Required task: Reproduce, word for word, the passage below about returning to Gorak Shep before the Everest summit push.

Text section:
• • • • •
We’re back in the relative civilisation of Gorak Shep. We’ve got wifi and a bed.

Jonathan Guidry and I came down yesterday to spend the night and we decided to spend another after snoozing all morning in our beds.

The very idea of an afternoon and evening doing the same was too appealing to us. We aim to return to base camp tomorrow, just as we aimed to return today this time last night.

Earlier this week we returned to base camp from our second and final rotation up the mountain to prepare ourselves for the summit push.

On return we also found from expedition leader Tim that we’d be splitting the group into 2 for Everest and that Jonathan and I would be heading up on the first acceptable weather window. Hence our visit to Gorak Shep.

The rotation itself was not particularly eventful – on Saturday we left at 3am and went straight past camp 1 to sleep at camp 2. We took 8.5hrs with a few breaks and a heavy pack as we were bringing up supplies for our summit push.
• • • • •
Dataset content:
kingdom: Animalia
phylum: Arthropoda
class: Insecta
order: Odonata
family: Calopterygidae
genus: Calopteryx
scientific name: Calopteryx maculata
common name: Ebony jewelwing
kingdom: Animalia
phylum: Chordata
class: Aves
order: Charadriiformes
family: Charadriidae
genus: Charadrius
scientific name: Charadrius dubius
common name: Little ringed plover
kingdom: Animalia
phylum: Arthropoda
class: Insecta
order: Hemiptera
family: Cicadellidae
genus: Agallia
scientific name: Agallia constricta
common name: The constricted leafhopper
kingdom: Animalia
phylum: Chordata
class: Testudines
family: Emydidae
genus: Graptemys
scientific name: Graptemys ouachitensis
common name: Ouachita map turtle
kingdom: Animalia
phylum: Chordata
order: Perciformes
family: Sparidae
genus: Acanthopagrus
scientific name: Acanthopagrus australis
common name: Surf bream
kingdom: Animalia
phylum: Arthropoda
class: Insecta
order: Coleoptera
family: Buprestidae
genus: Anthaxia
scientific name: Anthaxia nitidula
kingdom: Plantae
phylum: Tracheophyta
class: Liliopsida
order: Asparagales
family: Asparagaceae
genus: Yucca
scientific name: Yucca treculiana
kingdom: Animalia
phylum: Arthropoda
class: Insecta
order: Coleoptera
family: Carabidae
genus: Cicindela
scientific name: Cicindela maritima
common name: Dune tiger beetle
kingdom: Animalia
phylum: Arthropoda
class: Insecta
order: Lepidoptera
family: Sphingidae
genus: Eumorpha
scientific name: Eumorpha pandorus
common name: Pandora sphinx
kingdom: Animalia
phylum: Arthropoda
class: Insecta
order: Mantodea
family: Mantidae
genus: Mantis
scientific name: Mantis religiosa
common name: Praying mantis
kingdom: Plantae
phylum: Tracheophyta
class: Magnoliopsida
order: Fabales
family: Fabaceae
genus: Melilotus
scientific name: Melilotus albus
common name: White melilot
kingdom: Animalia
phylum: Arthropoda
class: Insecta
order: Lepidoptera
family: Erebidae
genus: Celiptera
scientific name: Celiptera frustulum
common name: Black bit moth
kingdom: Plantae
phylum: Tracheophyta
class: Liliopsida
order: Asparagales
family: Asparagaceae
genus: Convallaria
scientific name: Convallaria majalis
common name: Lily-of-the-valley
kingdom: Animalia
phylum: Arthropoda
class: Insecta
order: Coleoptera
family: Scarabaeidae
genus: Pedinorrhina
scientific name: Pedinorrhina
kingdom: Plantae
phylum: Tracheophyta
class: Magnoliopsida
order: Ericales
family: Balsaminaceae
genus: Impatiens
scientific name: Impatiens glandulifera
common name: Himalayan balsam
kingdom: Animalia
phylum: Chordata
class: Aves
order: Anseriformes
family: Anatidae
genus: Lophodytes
• • • • •
Completed exercise:
We’re back in the relative civilisation of Gorak Shep. We’ve got wifi and a bed.

Jonathan Guidry and I came down yesterday to spend the night and we decided to spend another after snoozing all morning in our beds.

The very idea of an afternoon and evening doing the same was too appealing to us. We aim to return to base camp tomorrow, just as we aimed to return today this time last night.

Earlier this week we returned to base camp from our second and final rotation up the mountain to prepare ourselves for the summit push.

On return we also found from expedition leader Tim that we’d be splitting the group into 2 for Everest and that Jonathan and I would be heading up on the first acceptable weather window. Hence our visit to Gorak Shep.

The rotation itself was not particularly eventful – on Saturday we left at 3am and went straight past camp 1 to sleep at camp 2. We took 8.5hrs with a few breaks and a heavy pack as we were bringing up supplies for our summit push.